▶ _WORK INSTRUCTIONS_: Look through the lines below and extract any with the word "diaminobenzidine".

[Dataset items]
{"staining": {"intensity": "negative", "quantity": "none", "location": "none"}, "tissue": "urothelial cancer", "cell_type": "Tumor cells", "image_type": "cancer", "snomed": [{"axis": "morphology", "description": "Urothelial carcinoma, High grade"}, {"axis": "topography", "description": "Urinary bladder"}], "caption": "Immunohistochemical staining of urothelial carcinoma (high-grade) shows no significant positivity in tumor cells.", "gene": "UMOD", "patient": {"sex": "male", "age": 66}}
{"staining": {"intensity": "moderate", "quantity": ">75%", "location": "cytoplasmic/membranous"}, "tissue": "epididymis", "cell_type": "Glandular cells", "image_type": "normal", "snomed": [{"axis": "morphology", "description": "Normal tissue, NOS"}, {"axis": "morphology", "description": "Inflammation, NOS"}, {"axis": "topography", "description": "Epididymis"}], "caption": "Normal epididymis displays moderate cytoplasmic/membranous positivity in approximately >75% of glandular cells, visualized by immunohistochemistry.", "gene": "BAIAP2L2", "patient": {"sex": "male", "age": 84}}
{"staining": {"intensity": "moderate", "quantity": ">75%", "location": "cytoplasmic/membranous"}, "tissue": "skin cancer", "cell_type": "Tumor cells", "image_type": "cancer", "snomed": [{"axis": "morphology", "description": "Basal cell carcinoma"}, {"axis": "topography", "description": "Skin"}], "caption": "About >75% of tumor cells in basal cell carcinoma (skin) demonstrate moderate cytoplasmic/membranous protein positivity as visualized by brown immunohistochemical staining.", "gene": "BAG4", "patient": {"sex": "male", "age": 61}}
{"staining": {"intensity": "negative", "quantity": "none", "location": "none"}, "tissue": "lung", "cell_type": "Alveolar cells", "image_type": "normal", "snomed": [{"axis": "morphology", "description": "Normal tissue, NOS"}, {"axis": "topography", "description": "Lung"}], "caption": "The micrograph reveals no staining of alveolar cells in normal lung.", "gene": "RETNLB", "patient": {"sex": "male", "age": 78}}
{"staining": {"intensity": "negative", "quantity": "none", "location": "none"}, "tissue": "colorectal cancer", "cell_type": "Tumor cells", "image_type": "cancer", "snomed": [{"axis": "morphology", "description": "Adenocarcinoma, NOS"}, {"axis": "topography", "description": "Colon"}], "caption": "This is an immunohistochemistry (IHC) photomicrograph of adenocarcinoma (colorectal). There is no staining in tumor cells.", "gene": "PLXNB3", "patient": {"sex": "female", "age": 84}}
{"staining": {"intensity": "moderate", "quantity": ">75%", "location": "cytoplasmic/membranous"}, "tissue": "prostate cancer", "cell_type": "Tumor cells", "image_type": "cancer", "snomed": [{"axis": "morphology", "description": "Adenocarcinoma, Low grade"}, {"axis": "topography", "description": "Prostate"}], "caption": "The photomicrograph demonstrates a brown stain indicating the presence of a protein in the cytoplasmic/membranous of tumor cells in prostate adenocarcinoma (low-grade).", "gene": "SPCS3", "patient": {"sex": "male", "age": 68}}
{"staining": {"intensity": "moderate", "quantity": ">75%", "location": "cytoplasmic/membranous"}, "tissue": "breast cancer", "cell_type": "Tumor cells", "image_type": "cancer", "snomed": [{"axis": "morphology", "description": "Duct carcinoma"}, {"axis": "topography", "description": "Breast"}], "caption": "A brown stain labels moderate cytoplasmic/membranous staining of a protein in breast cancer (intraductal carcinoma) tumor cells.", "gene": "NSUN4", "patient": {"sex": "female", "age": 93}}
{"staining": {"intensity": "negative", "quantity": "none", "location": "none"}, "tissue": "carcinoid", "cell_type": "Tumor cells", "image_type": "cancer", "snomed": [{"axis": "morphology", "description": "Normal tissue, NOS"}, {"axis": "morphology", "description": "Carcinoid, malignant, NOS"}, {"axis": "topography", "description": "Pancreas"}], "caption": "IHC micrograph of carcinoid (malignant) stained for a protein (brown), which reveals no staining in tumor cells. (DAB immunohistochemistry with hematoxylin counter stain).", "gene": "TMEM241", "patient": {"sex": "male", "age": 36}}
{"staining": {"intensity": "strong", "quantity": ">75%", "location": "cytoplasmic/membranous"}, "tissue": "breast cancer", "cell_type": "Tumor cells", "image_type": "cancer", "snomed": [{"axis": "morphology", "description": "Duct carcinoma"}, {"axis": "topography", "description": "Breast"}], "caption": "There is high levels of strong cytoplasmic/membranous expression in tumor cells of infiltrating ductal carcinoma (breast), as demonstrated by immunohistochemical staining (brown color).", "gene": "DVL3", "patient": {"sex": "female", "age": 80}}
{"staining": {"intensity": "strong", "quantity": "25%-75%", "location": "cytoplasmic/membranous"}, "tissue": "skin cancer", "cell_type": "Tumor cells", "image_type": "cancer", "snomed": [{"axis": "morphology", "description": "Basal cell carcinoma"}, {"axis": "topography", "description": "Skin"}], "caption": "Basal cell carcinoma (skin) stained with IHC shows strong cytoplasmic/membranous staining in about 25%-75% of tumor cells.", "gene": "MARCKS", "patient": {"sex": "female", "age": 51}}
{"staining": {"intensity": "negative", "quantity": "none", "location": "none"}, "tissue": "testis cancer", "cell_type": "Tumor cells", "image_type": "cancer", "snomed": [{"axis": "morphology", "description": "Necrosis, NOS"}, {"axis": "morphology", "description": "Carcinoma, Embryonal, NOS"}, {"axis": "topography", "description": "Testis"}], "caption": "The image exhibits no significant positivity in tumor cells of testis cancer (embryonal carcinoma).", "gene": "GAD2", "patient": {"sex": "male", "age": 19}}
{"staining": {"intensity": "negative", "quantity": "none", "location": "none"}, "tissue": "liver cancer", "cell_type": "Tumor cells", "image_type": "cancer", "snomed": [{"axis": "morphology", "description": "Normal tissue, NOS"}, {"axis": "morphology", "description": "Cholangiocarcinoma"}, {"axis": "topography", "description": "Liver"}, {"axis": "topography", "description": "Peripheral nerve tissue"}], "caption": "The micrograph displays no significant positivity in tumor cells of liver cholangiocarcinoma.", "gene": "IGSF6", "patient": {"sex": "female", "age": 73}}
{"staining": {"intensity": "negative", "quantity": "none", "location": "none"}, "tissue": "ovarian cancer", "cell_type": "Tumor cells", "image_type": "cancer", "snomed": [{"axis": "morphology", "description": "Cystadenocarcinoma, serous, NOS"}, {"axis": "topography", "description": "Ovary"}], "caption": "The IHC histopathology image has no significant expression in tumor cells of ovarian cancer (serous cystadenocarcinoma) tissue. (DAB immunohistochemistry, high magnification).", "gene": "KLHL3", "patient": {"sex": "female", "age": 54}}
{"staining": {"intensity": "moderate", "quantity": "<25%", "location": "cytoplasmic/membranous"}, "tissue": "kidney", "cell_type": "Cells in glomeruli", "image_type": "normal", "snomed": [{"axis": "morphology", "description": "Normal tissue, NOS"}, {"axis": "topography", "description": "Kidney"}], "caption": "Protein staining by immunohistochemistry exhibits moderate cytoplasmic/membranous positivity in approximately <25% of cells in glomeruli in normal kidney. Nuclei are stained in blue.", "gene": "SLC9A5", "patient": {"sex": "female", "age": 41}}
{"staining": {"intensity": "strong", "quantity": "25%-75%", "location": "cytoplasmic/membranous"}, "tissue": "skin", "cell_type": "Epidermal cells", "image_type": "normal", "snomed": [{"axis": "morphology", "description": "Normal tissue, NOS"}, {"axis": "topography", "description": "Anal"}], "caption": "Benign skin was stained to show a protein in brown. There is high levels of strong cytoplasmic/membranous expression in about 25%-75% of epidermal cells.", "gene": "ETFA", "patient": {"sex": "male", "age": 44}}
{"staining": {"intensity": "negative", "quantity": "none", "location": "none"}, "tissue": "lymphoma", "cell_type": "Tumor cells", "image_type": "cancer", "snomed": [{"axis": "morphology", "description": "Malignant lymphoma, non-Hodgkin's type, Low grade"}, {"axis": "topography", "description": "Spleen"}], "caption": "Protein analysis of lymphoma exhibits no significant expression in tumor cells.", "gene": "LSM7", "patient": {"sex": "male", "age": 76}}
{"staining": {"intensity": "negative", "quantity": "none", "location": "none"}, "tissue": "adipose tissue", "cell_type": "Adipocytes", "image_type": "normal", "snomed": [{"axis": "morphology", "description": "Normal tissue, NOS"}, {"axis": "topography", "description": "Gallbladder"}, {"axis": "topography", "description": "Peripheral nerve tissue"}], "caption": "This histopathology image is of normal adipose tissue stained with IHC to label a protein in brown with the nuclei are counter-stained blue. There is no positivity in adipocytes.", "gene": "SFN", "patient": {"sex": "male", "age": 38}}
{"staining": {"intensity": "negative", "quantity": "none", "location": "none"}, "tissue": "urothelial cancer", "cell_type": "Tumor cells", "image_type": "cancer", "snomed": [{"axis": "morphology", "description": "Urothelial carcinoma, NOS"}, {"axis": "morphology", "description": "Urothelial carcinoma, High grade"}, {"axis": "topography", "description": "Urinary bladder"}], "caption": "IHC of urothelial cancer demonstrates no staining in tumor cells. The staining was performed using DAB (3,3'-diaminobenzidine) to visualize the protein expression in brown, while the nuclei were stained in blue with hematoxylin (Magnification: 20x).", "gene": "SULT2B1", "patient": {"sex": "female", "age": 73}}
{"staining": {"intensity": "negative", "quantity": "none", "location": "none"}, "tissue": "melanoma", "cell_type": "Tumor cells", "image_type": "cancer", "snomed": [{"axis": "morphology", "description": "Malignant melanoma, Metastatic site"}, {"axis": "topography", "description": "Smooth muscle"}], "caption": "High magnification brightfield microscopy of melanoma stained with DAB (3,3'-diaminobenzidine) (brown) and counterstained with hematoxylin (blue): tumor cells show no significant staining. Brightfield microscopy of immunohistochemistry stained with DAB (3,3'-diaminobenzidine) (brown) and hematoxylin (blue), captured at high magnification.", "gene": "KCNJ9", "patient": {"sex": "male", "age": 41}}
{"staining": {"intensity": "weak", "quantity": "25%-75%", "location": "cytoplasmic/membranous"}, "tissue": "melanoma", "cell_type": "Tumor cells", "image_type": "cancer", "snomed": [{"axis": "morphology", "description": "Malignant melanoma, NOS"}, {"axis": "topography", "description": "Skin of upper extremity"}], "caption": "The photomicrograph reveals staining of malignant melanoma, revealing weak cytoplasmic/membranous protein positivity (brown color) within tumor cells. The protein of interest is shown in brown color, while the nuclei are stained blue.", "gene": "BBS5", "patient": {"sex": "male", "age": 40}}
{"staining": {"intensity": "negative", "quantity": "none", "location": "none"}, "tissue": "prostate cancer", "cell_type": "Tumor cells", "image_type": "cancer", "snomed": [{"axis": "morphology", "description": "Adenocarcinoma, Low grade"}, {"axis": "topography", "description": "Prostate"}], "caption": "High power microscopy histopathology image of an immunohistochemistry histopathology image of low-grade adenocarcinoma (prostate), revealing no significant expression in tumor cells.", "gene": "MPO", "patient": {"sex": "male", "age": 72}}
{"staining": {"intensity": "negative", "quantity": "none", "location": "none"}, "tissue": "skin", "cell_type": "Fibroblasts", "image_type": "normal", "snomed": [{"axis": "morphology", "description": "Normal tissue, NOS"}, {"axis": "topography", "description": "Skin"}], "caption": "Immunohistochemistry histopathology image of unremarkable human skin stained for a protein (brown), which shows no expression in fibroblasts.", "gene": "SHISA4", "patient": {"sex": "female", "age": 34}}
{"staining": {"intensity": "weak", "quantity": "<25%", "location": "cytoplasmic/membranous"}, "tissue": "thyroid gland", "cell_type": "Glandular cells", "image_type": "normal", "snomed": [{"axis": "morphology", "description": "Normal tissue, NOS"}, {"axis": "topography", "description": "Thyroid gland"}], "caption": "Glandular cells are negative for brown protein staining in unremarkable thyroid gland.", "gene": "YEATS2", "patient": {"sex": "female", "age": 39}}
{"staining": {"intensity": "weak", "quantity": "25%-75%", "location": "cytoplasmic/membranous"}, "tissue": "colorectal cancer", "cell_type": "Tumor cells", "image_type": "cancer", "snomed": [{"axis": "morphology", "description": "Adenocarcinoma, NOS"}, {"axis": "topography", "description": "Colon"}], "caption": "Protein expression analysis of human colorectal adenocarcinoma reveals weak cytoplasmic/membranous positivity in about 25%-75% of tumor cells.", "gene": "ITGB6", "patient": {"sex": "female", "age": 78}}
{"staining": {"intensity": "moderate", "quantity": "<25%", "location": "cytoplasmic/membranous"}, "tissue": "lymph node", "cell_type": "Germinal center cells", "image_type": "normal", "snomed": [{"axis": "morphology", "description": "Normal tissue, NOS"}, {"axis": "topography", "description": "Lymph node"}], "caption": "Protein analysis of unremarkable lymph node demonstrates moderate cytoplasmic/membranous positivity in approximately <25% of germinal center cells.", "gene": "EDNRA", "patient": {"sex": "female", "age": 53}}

▶ _TASK SOLUTION_:
{"staining": {"intensity": "negative", "quantity": "none", "location": "none"}, "tissue": "urothelial cancer", "cell_type": "Tumor cells", "image_type": "cancer", "snomed": [{"axis": "morphology", "description": "Urothelial carcinoma, NOS"}, {"axis": "morphology", "description": "Urothelial carcinoma, High grade"}, {"axis": "topography", "description": "Urinary bladder"}], "caption": "IHC of urothelial cancer demonstrates no staining in tumor cells. The staining was performed using DAB (3,3'-diaminobenzidine) to visualize the protein expression in brown, while the nuclei were stained in blue with hematoxylin (Magnification: 20x).", "gene": "SULT2B1", "patient": {"sex": "female", "age": 73}}
{"staining": {"intensity": "negative", "quantity": "none", "location": "none"}, "tissue": "melanoma", "cell_type": "Tumor cells", "image_type": "cancer", "snomed": [{"axis": "morphology", "description": "Malignant melanoma, Metastatic site"}, {"axis": "topography", "description": "Smooth muscle"}], "caption": "High magnification brightfield microscopy of melanoma stained with DAB (3,3'-diaminobenzidine) (brown) and counterstained with hematoxylin (blue): tumor cells show no significant staining. Brightfield microscopy of immunohistochemistry stained with DAB (3,3'-diaminobenzidine) (brown) and hematoxylin (blue), captured at high magnification.", "gene": "KCNJ9", "patient": {"sex": "male", "age": 41}}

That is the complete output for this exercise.